Rhoda AI, redefining robotic intelligence, led by Jagdeep Singh, Eric Chan, Gordon Wetzstein, Andrew Wooten, Changan Chen, Steve Tirado, Alex Bergman, and Vincent Clerc, has announced its public launch after 18 months in stealth, unveiling FutureVision, a new approach to robotic intelligence based on video-predictive control and designed to operate beyond controlled laboratory demonstrations and into real-world environments. The company also announced it has raised $450 million in Series A funding to accelerate development and industrial deployment.
Traditional industrial robots excel in structured settings but struggle with real-world variability. Rhoda pre-trains models on hundreds of millions of videos to learn motion and interaction, then fine-tunes on smaller robot datasets to map predictions to actions.
The system continuously observes the environment, predicts future states as video, converts predictions into actions, executes them, and repeats this loop every few hundred milliseconds.
Rhoda’s proprietary Direct Video Action (DVA) model bridges perception and control, updating behavior dynamically as conditions change. The model’s strong motion prior from video-based pretraining enables efficient learning of new tasks, often with as little as ten hours of teleoperation data.
Built on this architecture, FutureVision acts as Rhoda’s intelligence layer, a foundation model that currently powers Rhoda systems and is expected to be licensed to partners across diverse robotic hardware and software platforms.
“The next era of robotics requires models that understand how the world moves, not just how it looks or is described in language,” said Jagdeep Singh, cofounder and CEO of Rhoda. “By learning from internet-scale video and operating in closed loop, these systems adapt to real-world variability in ways conventional approaches cannot. The goal is clear: robots that function effectively outside controlled lab settings.”
Rhoda’s technology has demonstrated autonomous operation in production environments with constantly changing materials, layouts, and workflows. In a recent high-volume manufacturing test, Rhoda completed a component-processing workflow in under two minutes per cycle without human intervention, surpassing customer KPIs.

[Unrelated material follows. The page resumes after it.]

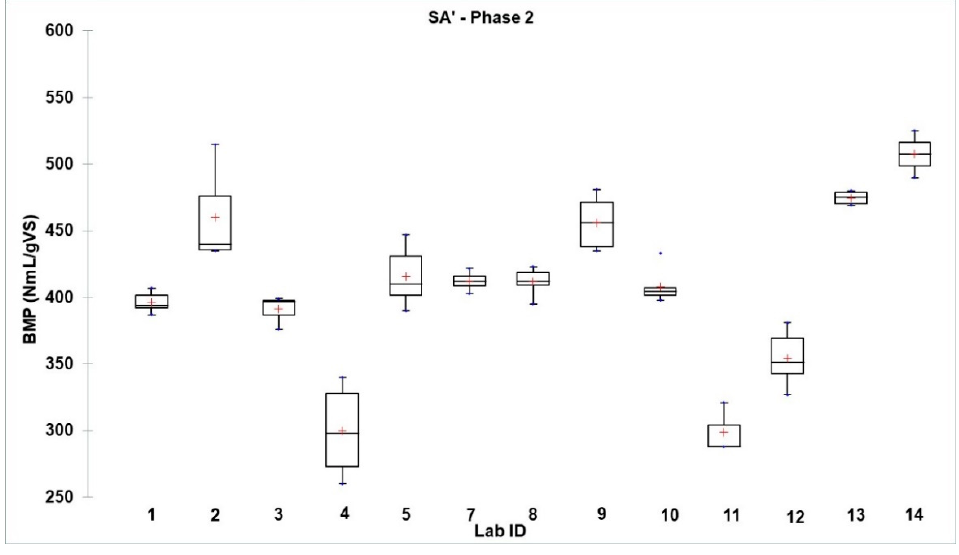
Figure 7. Summary of BMP values measured for the results of the second phase—harmonized protocol showing intra-laboratory repeatability and intra-laboratory reproducibility: ( a ) SA’; ( b ) SB; ( c ) SC.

“In manufacturing, high-variability tasks have resisted automation, with consistency under real-world conditions as the main challenge,” said Jens Wiese, Managing Partner at Leitmotif. “Rhoda’s approach adapts where humans are usually needed, expanding automation and supporting the re-industrialization of mature economies.”
The $450 million Series A will fund ongoing research and engineering, expansion of industrial deployments and customer pilots, and growth of Rhoda’s multidisciplinary team in generative AI, computer vision, and robotics.
“The first company to deploy intelligent, manipulation-capable robots at scale in real-world environments will generate a powerful data flywheel, creating a compounding advantage in capturing edge cases,” said Sandesh Patnam, Managing Partner at Premji Invest. “Rhoda has assembled the technical foundation, ambition, and execution capability to achieve this, making it an exceptional partner for advancing the next generation of intelligent robots.”
The company is supported by leading technology investors, including Capricorn Investment Group, Khosla Ventures, Leitmotif, Matter Venture Partners, Mayfield, Premji Invest, Prelude Ventures, Temasek, and Xora, alongside Silicon Valley figures such as John Doerr.
Rhoda is led by CEO and cofounder Jagdeep Singh, a serial deep-tech founder, and Chief Science Officer Eric Ryan Chan, a Stanford researcher and former generative model architect at WorldLabs. The leadership team also includes Gordon Wetzstein, Stanford professor and head of the Computational Imaging Lab, supported by experts from leading generative AI, computer vision, and robotics organizations.